Il mondo cambia, ma noi guardiamo dall’altra parte
di Paolo Di Mizio
Negli anni ’60 i giapponesi venivano in massa in Europa, fotografavano tutto e poi, a casa, imitavano le nostre auto e le ottiche di precisione. Noi ridevamo, ridevamo. Ma dopo pochi anni, sviluppando le loro tecnologie, divennero la seconda potenza economica mondiale.
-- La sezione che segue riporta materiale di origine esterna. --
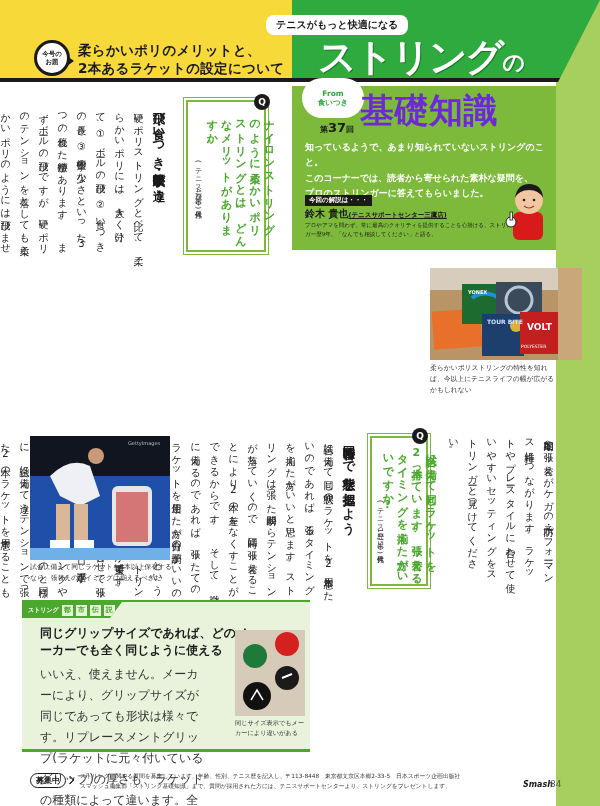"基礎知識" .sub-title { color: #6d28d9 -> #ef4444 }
Lo stesso accade con la Cina. Noi ci arrocchiamo nel nostro orgoglio e pregiudizio e molto provincialismo, credendo che i cinesi fabbrichino bambole gonfiabili, secchielli per la spiaggia e altre cianfrusaglie. Ma la rivista Nature pubblica la classifica delle università leader mondiali della ricerca: nelle prime 10, ben 7 sono cinesi. Le altre sono l’americana Harvard (al 2° posto), una tedesca (al 3°) e una francese (al 7°). La prima cinese ha il doppio dei crediti di Harvard e il quadruplo della tedesca.
Siamo ingannati da una stampa mendace e quindi ci stupiamo che la Cina produca Intelligenza Artificiale migliore di quella americana a costi inferiori, e fabbrichi auto elettriche con 1200 km d’autonomia mentre le nostre arrancano sotto i 600. Nelle grandi città cinesi i taxisti sono quasi scomparsi: i taxi sono senza guidatore, gestiti dall’IA. La Cina è anni luce avanti: Trump, che l’ha sfidata, prenderà una botta sui denti.
Lo stesso accadrà forse con la Russia, dipinta come un Paese primitivo. Amici che la visitano spesso parlano di una società scintillante, in crescita, nonostante la guerra: “È tutta un cantiere a cielo aperto” mi dice uno di loro.